Summary:

With nearly 100 apps already in circulation, including Zinio digital replicas of all its 14 magazines, Hearst plans to issue a dozen more ap…

Hearst App Lab
photo: Philip Friedman/Studio D

With nearly 100 apps already in circulation, including Zinio digital replicas of all its 14 magazines, Hearst plans to issue a dozen more apps over the next year. The apps will be fairly divided between ones for existing magazine titles and ones that bear little or no relation to its periodicals, said Chris Wilkes, Hearst Magazines’ vice president of digital editions, as the company opened its Hearst App Lab in a morning presentation for the press.

Hearst unveiled plans for the App Lab, located in a windowless, soundproof room on the 41st floor of its New York headquarters, last August. The lab is not in any way an Apple-type store, but is rather intended to serve as a “think tank” for marketers and ad agencies who work with Hearst. The most impressive piece in the room is a large iPad-like touchscreen mounted on the wall. The screen enables digital whiteboarding and features the entire Hearst digital publishing ecosystem, including the simulation of all apps.

“You can’t give everyone an updated, iPad, Nook, Galaxy, etc., but everyone here needs to be able to work on all of these devices,” Wilkes said.

Wilkes wouldn’t say specifically what the apps are in the works, but they will likely include non-editorial features like the Condé Nast’s Idea Flight, an iPad app that’s intended as an organizer for in-person meetings. The app debuted last week and marked a new direction for Condé Nast as “service provider” not just a publisher.
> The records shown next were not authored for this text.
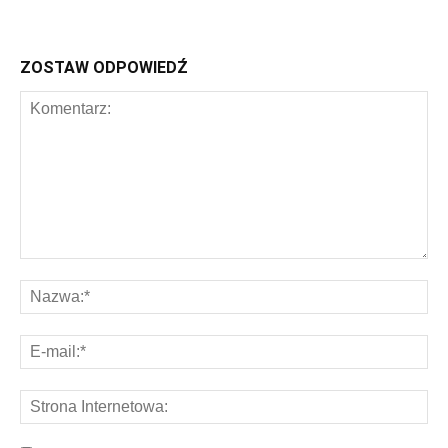
ZOSTAW ODPOWIEDŹ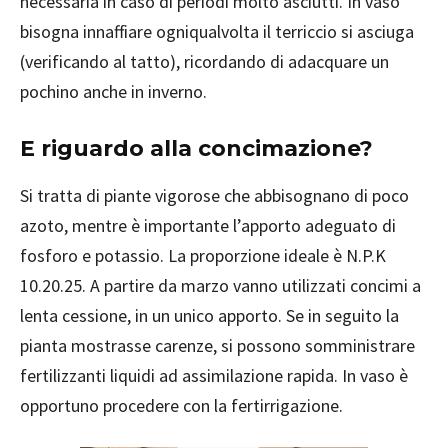
necessaria in caso di periodi molto asciutti. In vaso
bisogna innaffiare ogniqualvolta il terriccio si asciuga
(verificando al tatto), ricordando di adacquare un
pochino anche in inverno.
E riguardo alla concimazione?
Si tratta di piante vigorose che abbisognano di poco
azoto, mentre è importante l’apporto adeguato di
fosforo e potassio. La proporzione ideale è N.P.K
10.20.25. A partire da marzo vanno utilizzati concimi a
lenta cessione, in un unico apporto. Se in seguito la
pianta mostrasse carenze, si possono somministrare
fertilizzanti liquidi ad assimilazione rapida. In vaso è
opportuno procedere con la fertirrigazione.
In a sense, that expanding profile was also exemplified recently by the formation of Hearst’s Manilla, which was introduced in February is headed by former NBC (NSDQ: CMCSA) exec Georg Kliavkoff and is a free personal account management service that lets consumers organize their bills, finances, travel rewards programs and, yes, magazine subscriptions.

Manilla carries advertising from its partners, so in a sense, it has some relation to the traditional business Hearst is in. Idea Flight, on the other hand, carries no ads and doesn’t intend to, at least not right now, and as such, is pretty far from the fashion and cultural magazines Condé Nast has always lived in. In any case, Time Inc. (NYSE: TWX) also demonstrated its wide-ranging interests outside the world of magazines this the other day by hosting a showcase for “10 hot startups” — one of which was Manilla — during Internet Week New York.

Along with Wilkes, Avi Zimak, advertising director, tablet media for Hearst Magazines, will oversee all sales and marketing activities for The App Lab tied to magazines and will offer to serve as the go-between for Hearst’s agency partners and device makers. Zimak showed off a campaign the company created with car maker Infinity, which featured a 360, interactive view from inside and out of automotive company’s Hybrid model. The ad was included in the latest edition of O, The Oprah Magazine.